Finding myself making yet another comment on a blog just now, correcting a common misconception about the monthly deipnon for Hekate, I figured I really ought to just make a full post about it, which I can then link to in the future. (And hey, just in time for this month’s ritual, which is on Friday.)
This rite is simple, powerful and ancient. The deipnon (“dinner” – plural deipna) is an offering left at a crossroads on the dark moon (the last day of the lunar month, by ancient Greek reckoning) for Hekate and the spirits of the dead in Her company. Common foods include cake or bread, garlic, fish, eggs and cheese. Conventional wisdom is that one should leave these offerings and then walk away without looking behind them. The whole offering is left for Hekate; the meal is not shared as in most Greek sacrifices.
For years in the modern Hellenic polytheist communities, a misconception has been floating around about the idea of the deipnon having been a roundabout way to feed the poor. This has become so prevalent that many people are now donating to homeless shelters and food banks in lieu of making proper deipna, and that’s something I’d like to see changed. There is only a single passage responsible for this issue, and it comes from a comic play (that should tell you something) by Aristophanes called Plutus. His character says:
“Why you may ask this of Hecate, whether to be rich or hungry be better. For she herself says that those who have and to spare, set out for her a supper once a month, while the poor people plunder it before ’tis well set down: but go hang thyself, and mutter not another syllable; for thou shalt not persuade me, even though thou dost persuade me.”

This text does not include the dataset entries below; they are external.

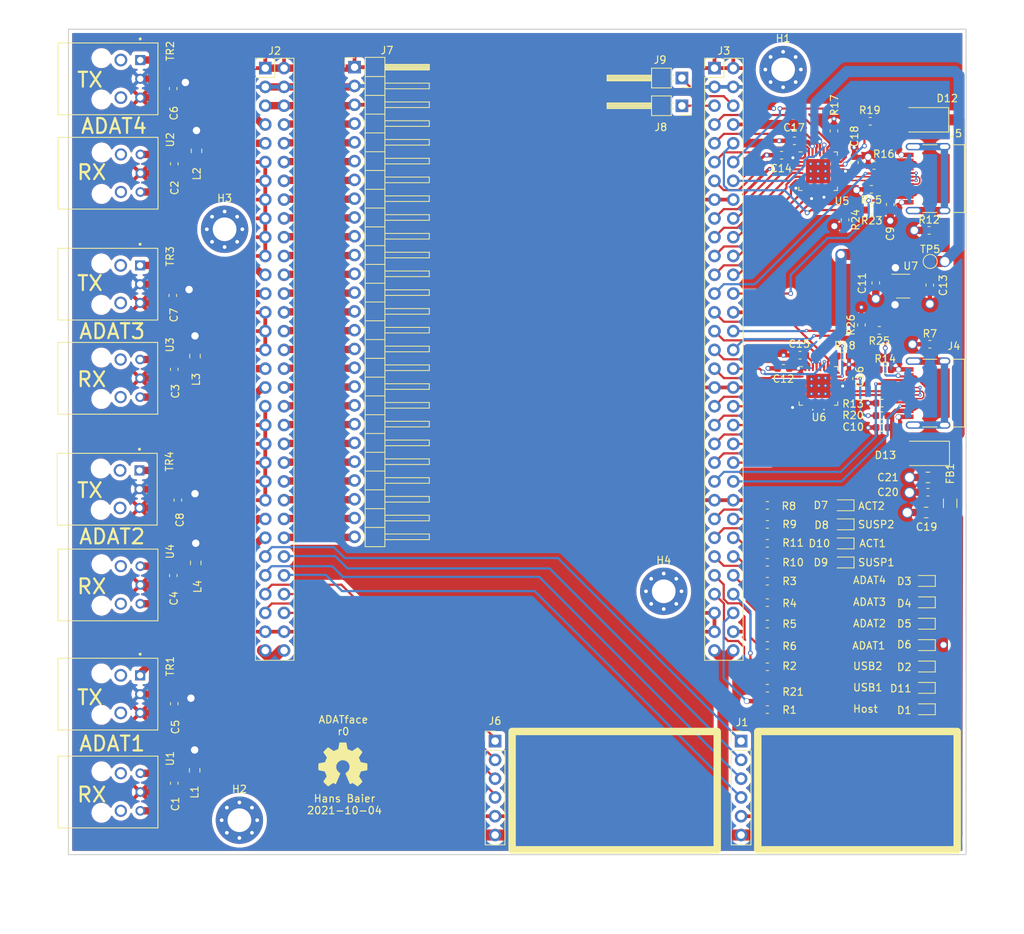
<source format=kicad_pcb>
(kicad_pcb (version 20211014) (generator pcbnew)

  (general
    (thickness 1.59)
  )

  (paper "A4")
  (layers
    (0 "F.Cu" signal)
    (1 "In1.Cu" signal)
    (2 "In2.Cu" signal)
    (31 "B.Cu" signal)
    (32 "B.Adhes" user "B.Adhesive")
    (33 "F.Adhes" user "F.Adhesive")
    (34 "B.Paste" user)
    (35 "F.Paste" user)
    (36 "B.SilkS" user "B.Silkscreen")
    (37 "F.SilkS" user "F.Silkscreen")
    (38 "B.Mask" user)
    (39 "F.Mask" user)
    (40 "Dwgs.User" user "User.Drawings")
    (41 "Cmts.User" user "User.Comments")
    (42 "Eco1.User" user "User.Eco1")
    (43 "Eco2.User" user "User.Eco2")
    (44 "Edge.Cuts" user)
    (45 "Margin" user)
    (46 "B.CrtYd" user "B.Courtyard")
    (47 "F.CrtYd" user "F.Courtyard")
    (48 "B.Fab" user)
    (49 "F.Fab" user)
  )

  (setup
    (stackup
      (layer "F.SilkS" (type "Top Silk Screen"))
      (layer "F.Paste" (type "Top Solder Paste"))
      (layer "F.Mask" (type "Top Solder Mask") (color "Green") (thickness 0.01))
      (layer "F.Cu" (type "copper") (thickness 0.035))
      (layer "dielectric 1" (type "prepreg") (thickness 0.2) (material "FR4") (epsilon_r 4.6) (loss_tangent 0.02))
      (layer "In1.Cu" (type "copper") (thickness 0.0175))
      (layer "dielectric 2" (type "core") (thickness 1.065) (material "FR4") (epsilon_r 4.6) (loss_tangent 0.02))
      (layer "In2.Cu" (type "copper") (thickness 0.0175))
      (layer "dielectric 3" (type "prepreg") (thickness 0.2) (material "FR4") (epsilon_r 4.6) (loss_tangent 0.02))
      (layer "B.Cu" (type "copper") (thickness 0.035))
      (layer "B.Mask" (type "Bottom Solder Mask") (color "Green") (thickness 0.01))
      (layer "B.Paste" (type "Bottom Solder Paste"))
      (layer "B.SilkS" (type "Bottom Silk Screen"))
      (copper_finish "None")
      (dielectric_constraints no)
    )
    (pad_to_mask_clearance 0.2)
    (aux_axis_origin 39.65 148.25)
    (pcbplotparams
      (layerselection 0x00010fc_ffffffff)
      (disableapertmacros false)
      (usegerberextensions true)
      (usegerberattributes false)
      (usegerberadvancedattributes false)
      (creategerberjobfile false)
      (svguseinch false)
      (svgprecision 6)
      (excludeedgelayer true)
      (plotframeref false)
      (viasonmask false)
      (mode 1)
      (useauxorigin false)
      (hpglpennumber 1)
      (hpglpenspeed 20)
      (hpglpendiameter 15.000000)
      (dxfpolygonmode true)
      (dxfimperialunits true)
      (dxfusepcbnewfont true)
      (psnegative false)
      (psa4output false)
      (plotreference true)
      (plotvalue true)
      (plotinvisibletext false)
      (sketchpadsonfab false)
      (subtractmaskfromsilk true)
      (outputformat 1)
      (mirror false)
      (drillshape 0)
      (scaleselection 1)
      (outputdirectory "gerbers")
    )
  )

  (net 0 "")
  (net 1 "GND")
  (net 2 "Net-(C1-Pad2)")
  (net 3 "Net-(C2-Pad2)")
  (net 4 "Net-(C3-Pad2)")
  (net 5 "Net-(C4-Pad2)")
  (net 6 "+3V3")
  (net 7 "/USB2_VBUS")
  (net 8 "+1V8")
  (net 9 "Net-(D1-Pad2)")
  (net 10 "Net-(D2-Pad2)")
  (net 11 "Net-(D3-Pad2)")
  (net 12 "Net-(D4-Pad2)")
  (net 13 "Net-(D5-Pad2)")
  (net 14 "Net-(D6-Pad2)")
  (net 15 "Net-(D7-Pad2)")
  (net 16 "Net-(D8-Pad2)")
  (net 17 "Net-(D9-Pad2)")
  (net 18 "Net-(D10-Pad2)")
  (net 19 "Net-(D11-Pad2)")
  (net 20 "+5V")
  (net 21 "/I2S1_SCK")
  (net 22 "/I2S1_BCK")
  (net 23 "/I2S1_DIN")
  (net 24 "/I2S1_LRCK")
  (net 25 "/TOSLINK1_TX")
  (net 26 "/TOSLINK1_RX")
  (net 27 "/TOSLINK2_TX")
  (net 28 "/TOSLINK2_RX")
  (net 29 "/TOSLINK3_TX")
  (net 30 "/TOSLINK3_RX")
  (net 31 "/TOSLINK4_TX")
  (net 32 "/TOSLINK4_RX")
  (net 33 "/USB1")
  (net 34 "/HOST")
  (net 35 "/USB2")
  (net 36 "/SYNC1")
  (net 37 "/SYNC2")
  (net 38 "/SYNC3")
  (net 39 "/SYNC4")
  (net 40 "/I2S2_SCK")
  (net 41 "/I2S2_BCK")
  (net 42 "/I2S2_DIN")
  (net 43 "/I2S2_LRCK")
  (net 44 "/USB2_CLK")
  (net 45 "/USB2_STP")
  (net 46 "/USB2_VBUS_PIN")
  (net 47 "/USB2_DIR")
  (net 48 "/USB2_ID")
  (net 49 "/USB2_NXT")
  (net 50 "/USB2_RESET")
  (net 51 "/USB2_DATA0")
  (net 52 "/USB2_DATA4")
  (net 53 "/USB2_DATA1")
  (net 54 "/USB2_DATA5")
  (net 55 "/USB2_DATA2")
  (net 56 "/USB2_DATA6")
  (net 57 "/USB2_DATA3")
  (net 58 "/USB2_DATA7")
  (net 59 "/USB1_ACTIVE")
  (net 60 "/USB1_SUSPENDED_N")
  (net 61 "/USB2_ACTIVE")
  (net 62 "/USB2_SUSPENDED_N")
  (net 63 "Net-(J4-PadS1)")
  (net 64 "Net-(J5-PadS1)")
  (net 65 "/USB2_CC1")
  (net 66 "/USB2_SBU1")
  (net 67 "Net-(R17-Pad1)")
  (net 68 "Net-(R18-Pad1)")
  (net 69 "Net-(R19-Pad2)")
  (net 70 "Net-(R20-Pad2)")
  (net 71 "unconnected-(TR1-Pad5)")
  (net 72 "unconnected-(TR1-Pad4)")
  (net 73 "unconnected-(TR2-Pad5)")
  (net 74 "unconnected-(TR2-Pad4)")
  (net 75 "unconnected-(TR3-Pad5)")
  (net 76 "unconnected-(TR3-Pad4)")
  (net 77 "unconnected-(TR4-Pad5)")
  (net 78 "unconnected-(TR4-Pad4)")
  (net 79 "unconnected-(U7-Pad4)")
  (net 80 "/USB2_CC2")
  (net 81 "/USB2_D+")
  (net 82 "/USB2_D-")
  (net 83 "/USB2_SBU2")
  (net 84 "unconnected-(U5-Pad12)")
  (net 85 "unconnected-(U5-Pad15)")
  (net 86 "unconnected-(U5-Pad16)")
  (net 87 "unconnected-(U5-Pad17)")
  (net 88 "unconnected-(U5-Pad25)")
  (net 89 "unconnected-(U6-Pad12)")
  (net 90 "unconnected-(U6-Pad15)")
  (net 91 "unconnected-(U6-Pad16)")
  (net 92 "unconnected-(U6-Pad17)")
  (net 93 "unconnected-(U6-Pad25)")
  (net 94 "/5V_FILTER")
  (net 95 "/USB1_VBUS")
  (net 96 "/USB1_CLK")
  (net 97 "/USB1_STP")
  (net 98 "/USB1_VBUS_PIN")
  (net 99 "/USB1_DIR")
  (net 100 "/USB1_ID")
  (net 101 "/USB1_NXT")
  (net 102 "/USB1_RESET")
  (net 103 "/USB1_DATA0")
  (net 104 "/USB1_DATA1")
  (net 105 "/USB1_DATA2")
  (net 106 "/USB1_DATA3")
  (net 107 "/USB1_DATA4")
  (net 108 "/USB1_DATA5")
  (net 109 "/USB1_DATA6")
  (net 110 "/USB1_DATA7")
  (net 111 "/USB1_SBU1")
  (net 112 "/USB1_SBU2")
  (net 113 "/USB1_CC1")
  (net 114 "/USB1_D+")
  (net 115 "/USB1_D-")
  (net 116 "/USB1_CC2")
  (net 117 "Net-(J3-Pad5)")
  (net 118 "Net-(J3-Pad6)")
  (net 119 "Net-(J2-Pad8)")
  (net 120 "Net-(J2-Pad10)")
  (net 121 "Net-(J2-Pad12)")
  (net 122 "Net-(J2-Pad14)")
  (net 123 "Net-(J2-Pad16)")
  (net 124 "Net-(J2-Pad18)")
  (net 125 "Net-(J2-Pad20)")
  (net 126 "Net-(J2-Pad22)")
  (net 127 "Net-(J2-Pad24)")
  (net 128 "Net-(J2-Pad26)")
  (net 129 "Net-(J2-Pad28)")
  (net 130 "Net-(J2-Pad30)")
  (net 131 "Net-(J2-Pad32)")
  (net 132 "Net-(J2-Pad34)")
  (net 133 "Net-(J2-Pad36)")
  (net 134 "Net-(J2-Pad38)")
  (net 135 "Net-(J2-Pad40)")
  (net 136 "Net-(J2-Pad42)")
  (net 137 "Net-(J2-Pad44)")
  (net 138 "Net-(J2-Pad46)")
  (net 139 "Net-(J2-Pad48)")
  (net 140 "Net-(J2-Pad50)")
  (net 141 "Net-(J2-Pad52)")

  (footprint "Symbols:OSHW-Symbol_6.7x6mm_SilkScreen" (layer "F.Cu") (at 78.425 136.075))

  (footprint "Capacitor_SMD:C_0603_1608Metric" (layer "F.Cu") (at 151.3 90.5 180))

  (footprint "Resistor_SMD:R_0603_1608Metric" (layer "F.Cu") (at 135.8 114.181666 180))

  (footprint "toslink:PLR135-T8_PLT133-T8" (layer "F.Cu") (at 48.426023 139.789033 90))

  (footprint "toslink:PLT133_T8" (layer "F.Cu") (at 48.430408 43.357745 -90))

  (footprint "Inductor_SMD:L_0805_2012Metric" (layer "F.Cu") (at 58.45 80.85 -90))

  (footprint "toslink:PLT133_T8" (layer "F.Cu") (at 48.406111 71.121385 -90))

  (footprint "Capacitor_SMD:C_0603_1608Metric" (layer "F.Cu") (at 152.4 60.35 -90))

  (footprint "Inductor_SMD:L_1206_3216Metric" (layer "F.Cu") (at 160.5 100.75 90))

  (footprint "Resistor_SMD:R_0603_1608Metric" (layer "F.Cu") (at 135.8 101.027811 180))

  (footprint "Capacitor_SMD:C_0603_1608Metric" (layer "F.Cu") (at 55.65 127.85 -90))

  (footprint "Package_TO_SOT_SMD:SOT-23-5" (layer "F.Cu") (at 154.15 71.3875))

  (footprint "MountingHole:MountingHole_3.2mm_M3_Pad_Via" (layer "F.Cu") (at 62.45 63.7))

  (footprint "MountingHole:MountingHole_3.2mm_M3_Pad_Via" (layer "F.Cu") (at 121.793 112.649))

  (footprint "LED_SMD:LED_0603_1608Metric" (layer "F.Cu") (at 157 114.141666 180))

  (footprint "Resistor_SMD:R_0603_1608Metric" (layer "F.Cu") (at 151.2875 87.2 180))

  (footprint "LED_SMD:LED_0603_1608Metric" (layer "F.Cu") (at 157 117.033332 180))

  (footprint "Capacitor_SMD:C_0603_1608Metric" (layer "F.Cu") (at 55.45 72.65 -90))

  (footprint "Resistor_SMD:R_0603_1608Metric" (layer "F.Cu") (at 151.725 82.675 180))

  (footprint "Capacitor_SMD:C_0603_1608Metric" (layer "F.Cu") (at 137.97 82.5 180))

  (footprint "Resistor_SMD:R_0603_1608Metric" (layer "F.Cu") (at 144.8 50.4 90))

  (footprint "Capacitor_SMD:C_0603_1608Metric" (layer "F.Cu") (at 150.45 70.95 -90))

  (footprint "Inductor_SMD:L_0805_2012Metric" (layer "F.Cu") (at 58.55 108.8125 -90))

  (footprint "Resistor_SMD:R_0603_1608Metric" (layer "F.Cu") (at 146.05 80.85))

  (footprint "toslink:PLR135-T8_PLT133-T8" (layer "F.Cu") (at 48.440408 56.120245 90))

  (footprint "LED_SMD:LED_0603_1608Metric" (layer "F.Cu") (at 157 128.6 180))

  (footprint "Capacitor_SMD:C_0603_1608Metric" (layer "F.Cu") (at 55.65 82.6375 90))

  (footprint "Capacitor_SMD:C_0805_2012Metric" (layer "F.Cu") (at 157.5 97.25))

  (footprint "Inductor_SMD:L_0805_2012Metric" (layer "F.Cu") (at 58.4 136.85 -90))

  (footprint "Connector_PinHeader_2.54mm:PinHeader_2x32_P2.54mm_Vertical" (layer "F.Cu") (at 128.65 41.91))

  (footprint "Capacitor_SMD:C_0603_1608Metric" (layer "F.Cu") (at 137.72 53.69 180))

  (footprint "Capacitor_SMD:C_0603_1608Metric" (layer "F.Cu") (at 55.65 54.85 90))

  (footprint "Resistor_SMD:R_0603_1608Metric" (layer "F.Cu") (at 135.8 111.29 180))

  (footprint "Connector_PinHeader_2.54mm:PinHeader_1x26_P2.54mm_Horizontal" (layer "F.Cu") (at 80.01 41.783))

  (footprint "Connector_PinHeader_2.54mm:PinHeader_1x06_P2.54mm_Vertical" (layer "F.Cu") (at 99 132.9))

  (footprint "Resistor_SMD:R_0603_1608Metric" (layer "F.Cu") (at 157.65 63.85))

  (footprint "TestPoint:TestPoint_Pad_D1.5mm" (layer "F.Cu") (at 157.8 68.05))

  (footprint "footprints:USB_C_Receptacle_XKB_U262-16XN-4BVC11" (layer "F.Cu") (at 158.65 85.85 90))

  (footprint "Capacitor_SMD:C_0603_1608Metric" placed (layer "F.Cu")
    (tedit 5B301BBE) (tstamp 5f6db7b8-a18f-4661-b645-cca49a621793)
    (at 55.65 138.6 90)
    (descr "Capacitor SMD 0603 (1608 Metric), square (rectangular) end terminal, IPC_7351 nominal, (Body size source: http://www.tortai-tech.com/upload/download/2011102023233369053.pdf), generated with kicad-footprint-generator")
    (tags "capacitor")
    (property "LCSC" "C14663")
    (property "Sheetfile" "adatface_baseboard.kicad_sch")
    (property "Sheetname" "")
    (path "/7e1a2630-260a-421c-89d0-3a813db7fc2d")
    (attr smd)
    (fp_text reference "C1" (at -2.8 0.15 90) (layer "F.SilkS")
      (effects (font (size 1 1) (thickness 0.15)))
      (tstamp 5fe37231-0330-4973-b1c6-426c387580e9)
    )
    (fp_text value "100n" (at 0 1.43 90) (layer "F.Fab")
      (effects (font (size 1 1) (thickness 0.15)))
      (tstamp 6dfe422c-34c4-4993-86d7-4e31255c18fa)
    )
    (fp_text user "${REFERENCE}" (at 0 0 90) (layer "F.Fab")
      (effects (font (size 0.4 0.4) (thickness 0.06)))
      (tstamp 758dd836-881a-4b94-966c-0fe3d2c27474)
    )
    (fp_line (start -0.162779 -0.51) (end 0.162779 -0.51) (layer "F.SilkS") (width 0.12) (tstamp 288767b0-8e5b-4a10-84a6-ed3176df3d9e))
    (fp_line (start -0.162779 0.51) (end 0.162779 0.51) (layer "F.SilkS") (width 0.12) (tstamp ce32dcc2-ad78-4f06-a048-37ceb690c6df))
    (fp_line (start -1.48 0.73) (end -1.48 -0.73) (layer "F.CrtYd") (width 0
... [2969287 chars truncated]
</source>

If you understand the context of this conversation, you will see that Aristophanes is not referencing an acceptable religious practice of helping the unfortunate, but rather mocking the fact that the hungry poor are so desperate that they will even steal food from an ominous goddess like Hekate. (I’ll note that even in more traditional sacrifices where the resulting meal is “shared” between gods and worshippers, there are still parts that are expressly reserved for the gods alone – one would never set those out for Them and then eat the same items without fear of serious consequences.)
While I wouldn’t want to discourage acts of charity in the gods’ names, in this case I feel it is potentially problematic – in that if you offer food on Hekate’s night, in Her name, but someone else receives and consumes that food, they are unknowingly partaking of an offering that should have rightfully been exclusively reserved for the goddess, and may suffer ill-effects from such. Gifts to the homeless would more appropriately be offered in the name of Hermes, or perhaps Zeus Xenios – but even if in the name of Hekate, they should not be considered the deipnon as such. They certainly shouldn’t be made without a corresponding proper food offering to Hekate directly, for Her consumption alone, at a crossroads (or other liminal place, if necessary, but not at one’s shrine indoors).
Since I’m discussing this, I’ll also mention that there were a couple of other elements to the rites for Hekate at the dark moon that aren’t practiced much anymore to my knowledge (though I do them, personally):
Oxuthumia are household purifications in Hekate’s name – the house is swept and smoked, and pollutions are carried away in a potsherd to the crossroads, thrown away there without looking back. Katharmata are portions of household sacrifices not used (such as waste water and blood), and katharsia are the remains of sacrifices (bones, etc.) – both of these, along with the clay censer used in fumigating the house, were also deposited at the crossroads.
I incorporate these practices by (a) doing a large monthly house cleaning prior to the deipnon, and (b) collecting old offering materials, bone dust (from my work with bones) and other appropriate items and depositing them where I leave the deipnon (by my back gate, which I discuss here).
I also light beeswax candles and incense there, and recite the Orphic Hymn to Hekate in ancient Greek. I then usually pray to Her to also take with Her whatever non-material pollutions I need to be rid of that month. None of these things are attested to in ancient sources, but neither do they seem to conflict with the spirit of the rite.
A good, thorough overview of the deipna and related practices is the essay “Hekate’s Suppers” by K. F. Smith, which can be found in The Goddess Hekate edited by Stephen Ronan, and I believe also in Encyclopedia of Religion and Ethics.
ETA: For those who might want to use it, here is the Orphic Hymn to Hekate, in ancient Greek and then English (Athanassakis translation, which is the best and most accurate, in my opinion):
Lovely Hekate of the roads and crossroads I invoke;
In heaven, on earth, and in the sea, saffron-cloaked,
Tomb spirit, reveling in the souls of the dead,
Daughter of Perses, haunting deserted places, delighting in deer,
Nocturnal, dog-loving, monstrous queen,
Devouring wild beasts, ungirt, of repelling countenance.
You, herder of bulls, queen and mistress of the whole world,
Leader, nymph, mountain-roaming nurturer of youth, maiden,
I beseech you to come to these holy rites,
Ever with joyous heart and ever favoring the oxherd.